Forbidden Stories and Amnesty International have just published a study on Pegasus, a spy malware created by an Israeli company, NSO Group and known since 2016, revealing that human rights activists, journalists and opponents have been spied on thanks to Pegasus on behalf of a dozen states.
This malware has the distinction of being able to offer full access to a smartphone, to follow the position of its owner, access all of the content stored locally and even activate microphone and cameras.
If NSO Group has regularly been accused of playing the game of authoritarian diets, but has always assured that its software was only used to obtain information against criminal or terrorist networks, Forbidden Stories and Amnesty International demonstrate the opposite.
Forbidden Stories and Amnesty International had access to a list, established in 2016, of 50,000 telephone numbers that NSO Group customers had selected for potential surveillance.
According to a survey carried out by 17 editors, this list includes the numbers of at least 180 journalists, 600 politicians, 85 human rights activists or 65 business leaders, reports France 24.
On this list is in particular the number of a Mexican journalist, Cecilio Pineda Birto, shot dead in Guerrero in Mexico, a few weeks after his appearance on this document.
The survey published on Sunday yesterday, there is a long-standing suspicion of suspicions on this Israeli company and reveals, in passing that Mediapart was spied on in 2019-2020 by Morocco thanks to Pegasus.
The Moroccan government immediately reacted, expressing its “great astonishment” of the revelations of the Pegasus project of Forbidden Stories and Amnesty International on Monday on Monday.

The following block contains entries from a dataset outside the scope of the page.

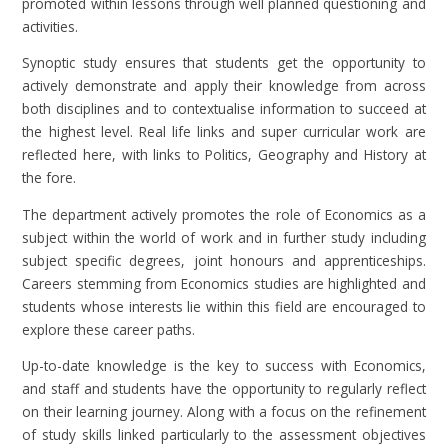
promoted within lessons through well planned questioning and
activities.
Synoptic study ensures that students get the opportunity to
actively demonstrate and apply their knowledge from across
both disciplines and to contextualise information to succeed at
the highest level. Real life links and super curricular work are
reflected here, with links to Politics, Geography and History at
the fore.
The department actively promotes the role of Economics as a
subject within the world of work and in further study including
subject specific degrees, joint honours and apprenticeships.
Careers stemming from Economics studies are highlighted and
students whose interests lie within this field are encouraged to
explore these career paths.
Up-to-date knowledge is the key to success with Economics,
and staff and students have the opportunity to regularly reflect
on their learning journey. Along with a focus on the refinement
of study skills linked particularly to the assessment objectives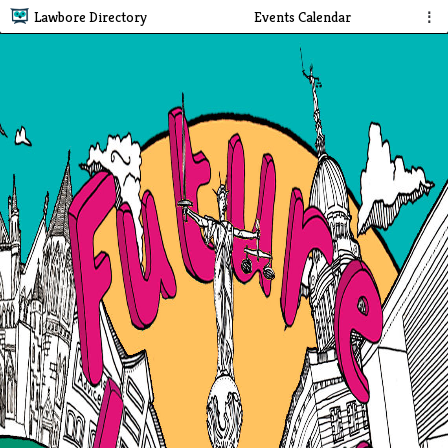
Lawbore Directory
Events Calendar
⋮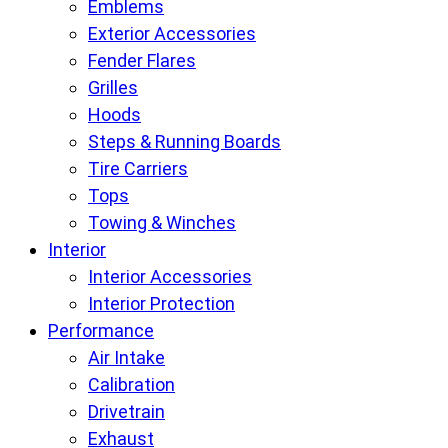
Emblems
Exterior Accessories
Fender Flares
Grilles
Hoods
Steps & Running Boards
Tire Carriers
Tops
Towing & Winches
Interior
Interior Accessories
Interior Protection
Performance
Air Intake
Calibration
Drivetrain
Exhaust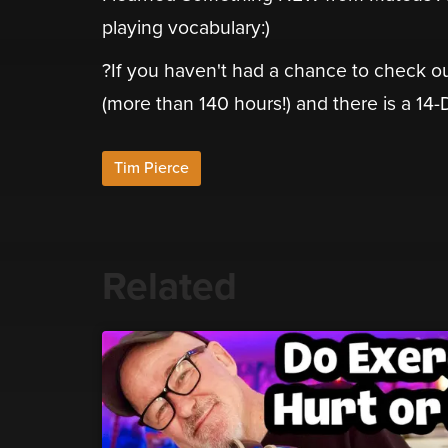
playing vocabulary:)
?If you haven't had a chance to check ou
(more than 140 hours!) and there is a 14-Day
Tim Pierce
Related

In a statement, the government affirms that it categorically rejects and condemns these “false allegations devoid of any foundation, like previous similar allegations of Amnesty International on this subject”.
The Moroccan authorities go further by defying its “accusers” to “provide realistic and scientific evidence which can be the subject of professional, impartial and independent expertise and counter-expertise on the veracity of these allegations”.
But Morocco is far from being an isolated case: Hungary is also an NSO Group client, the government of Viktor Orban used it to spy on journalists hostile to its policy, as well as their spouse. Saudi Arabia, Mexico, India and Azerbaijan are also concerned …
This survey, which undermines the communication of the Israeli company, is added to a study, carried out in 2020 by the Citizen Lab of the University of Toronto, which had confirmed the presence of the Pegasus software in dozens of employees of the Al-Jazira chain in Qatar.